Hey Elijah-
At this point, I'm so late writing your "happy birthday" post that it's far too late to virtually wish you a happy birthday!
Sorry, kid... I'd write a list of excuses for my tardiness, but the idea of making excuses in your unbirthday post is amusing, to put it mildly. Because at 8-to-9 years old, your and my biggest battle right now is over your inherited uncanny ability to make excuses for any and all behaviors. I hope one day (many years from now, as I picture most of my kids finally digging though their birthday posts of years past) that you read these words and laugh and say, "Haha! That's so true! I used to make excuses ALL the time...I'm so glad I've conquered that tendency!" And I hope that I'm right there, identifying with you in the conquering, too.
'Lijah, 'lijah, 'lijah...we love you so much. You are a delight. You have so many words. And so much heart. And so much wisdom and steadfastness.
A few years ago, you were really troubled over not having picked a future wife. You talked about it, prayed about it, and sought counsel from your Sunday School teachers for months, before a beautiful, kind, smart, amazing young lady caught your attention and devotion. I remember you telling me about her, and her devotion to another young man... When I worried about your unrequited love, you encouraged me and said, "That's okay, Mom. I just plan on being a really good friend to her and if it doesn't work out for her to marry [that other sweet, wonderful young man] maybe she'll decide to marry me instead."

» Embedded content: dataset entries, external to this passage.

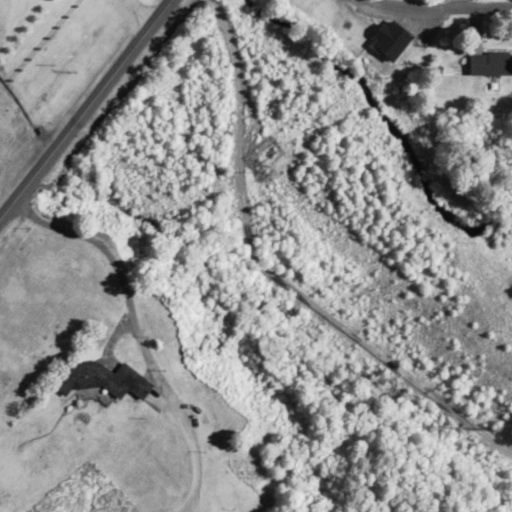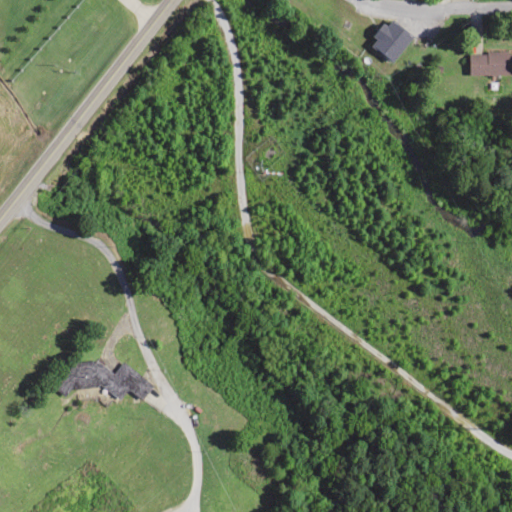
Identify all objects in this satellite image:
road: (242, 14)
building: (386, 39)
road: (239, 41)
road: (202, 54)
road: (309, 60)
building: (489, 63)
road: (212, 78)
road: (179, 92)
road: (99, 118)
road: (176, 143)
road: (158, 176)
building: (100, 380)
road: (55, 449)
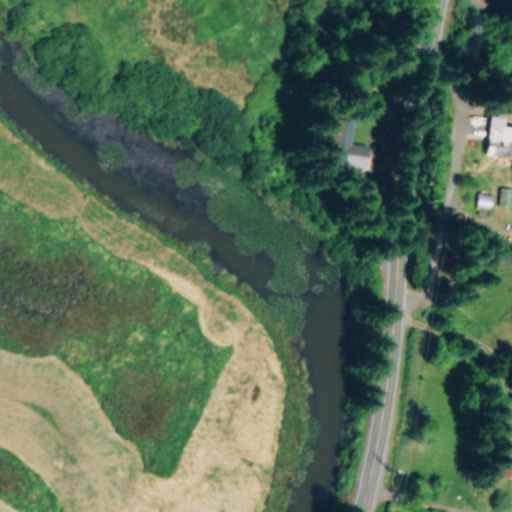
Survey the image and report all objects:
road: (408, 134)
building: (495, 138)
building: (340, 145)
building: (501, 195)
building: (478, 199)
road: (454, 267)
road: (383, 391)
building: (502, 448)
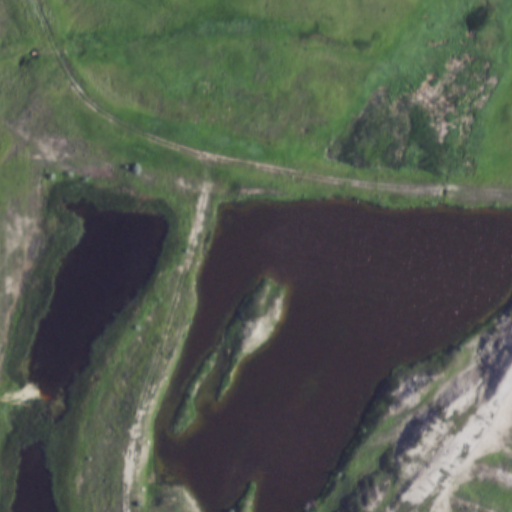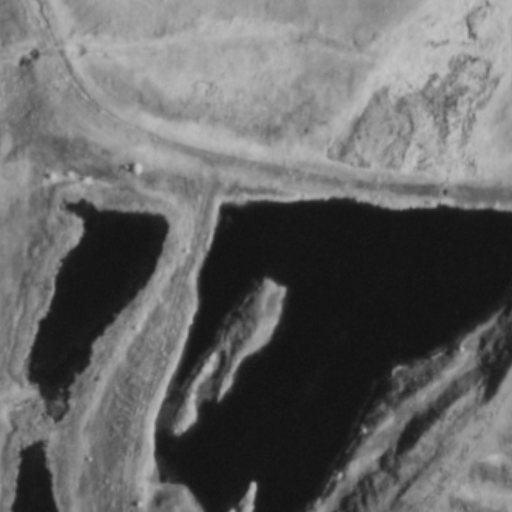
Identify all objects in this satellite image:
road: (25, 126)
road: (238, 161)
quarry: (239, 317)
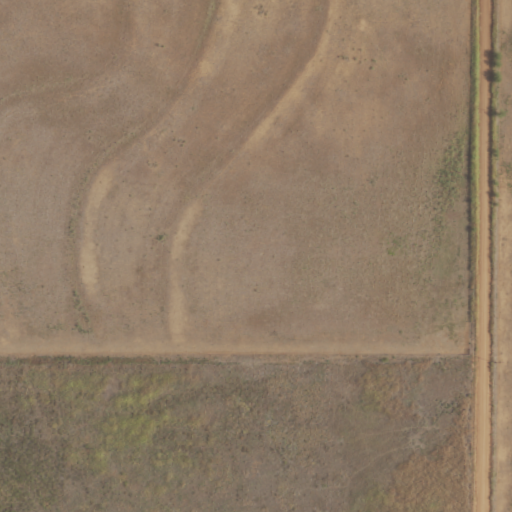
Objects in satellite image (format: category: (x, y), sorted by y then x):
road: (486, 256)
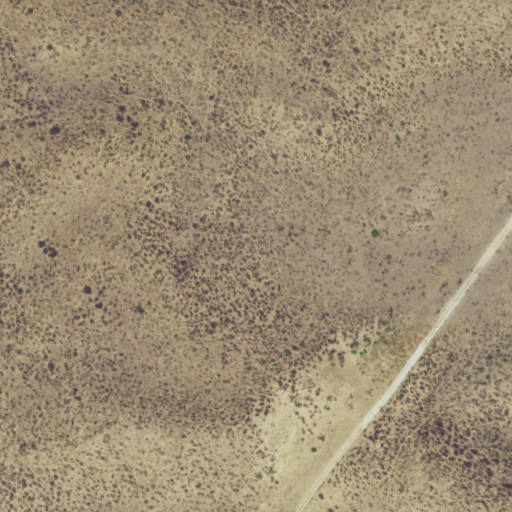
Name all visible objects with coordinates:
road: (419, 386)
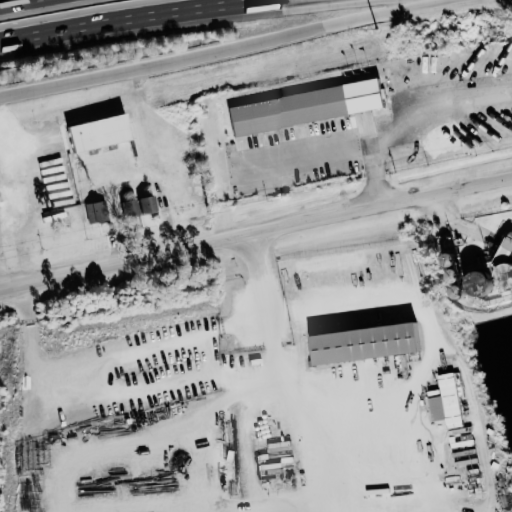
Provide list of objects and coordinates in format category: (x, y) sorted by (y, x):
road: (11, 2)
road: (126, 19)
road: (224, 50)
building: (302, 106)
road: (409, 119)
building: (91, 132)
building: (441, 138)
road: (303, 160)
building: (134, 205)
road: (473, 214)
road: (255, 232)
building: (360, 343)
road: (430, 348)
road: (125, 354)
road: (120, 392)
building: (444, 401)
road: (315, 481)
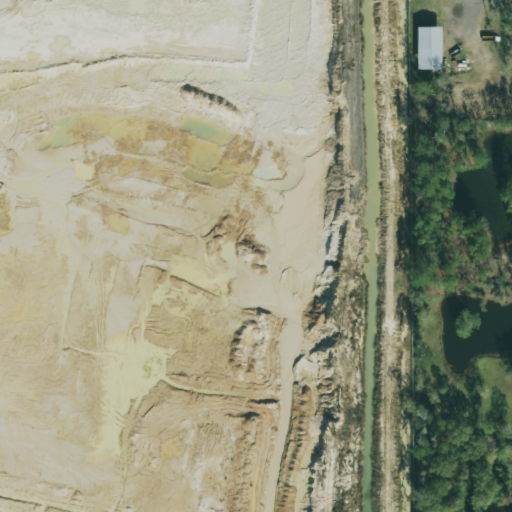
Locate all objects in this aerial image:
building: (427, 48)
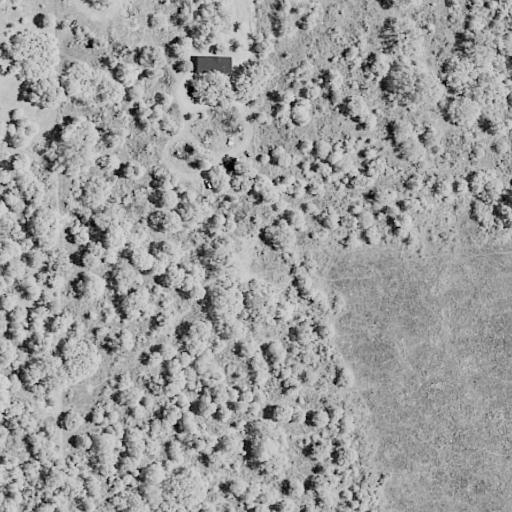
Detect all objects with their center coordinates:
building: (212, 63)
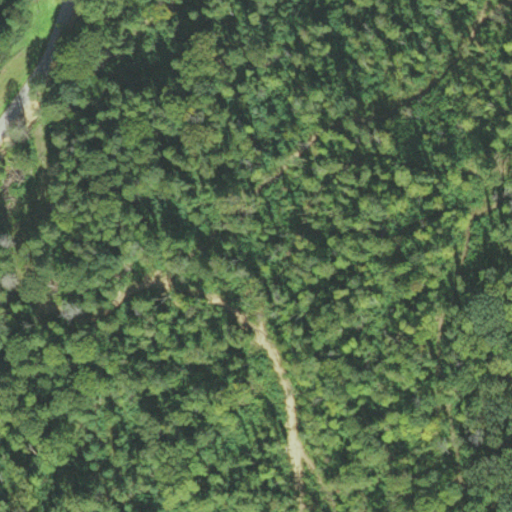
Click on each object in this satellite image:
road: (34, 67)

(You still do that -- I heard you yesterday, working hard to see the good in a hard situation. You were battling for the right attitude, and I love and respect that about you. So much.)
Back to your devotion. It didn't take long -- though it did take a few months, which felt like a really long time back then, I know -- for you to win the attention of your intended. Thus blossomed a precious, precious season of notes and declarations of love and affection, and even some photographic evidence of hand-holding between you and your love.
As your mama, and considering the mama of your intended is a good friend to me, I both absolutely loved seeing this side of you and feared the potential heartbreak should this relationship falter, for either or both of you, simultaneously.
The surprising reality is that years later, I still feel the same way. Because even though your relationship has weathered times of more or less communication, times of more eyelash fluttering from across the room and times of seeming disconnect and unawareness, your expressed heart and intentions remain the same. In fact, this year I heard rumor that you intend to begin saving for a ring!! ::swoon::
You amaze me, Elijah. And I don't know the future for you. I can't promise you that things will work out exactly how you hope. But I do know the One who made you to be the incredible, steadfast, deep young man you are. Keep grabbing on to Jesus, our precious son. God loves you, and He alone can carry you through in a way that effectually matters for all eternity.
A very merry unbirthday to you, Elijah. We hope that this year is the best one yet, for you!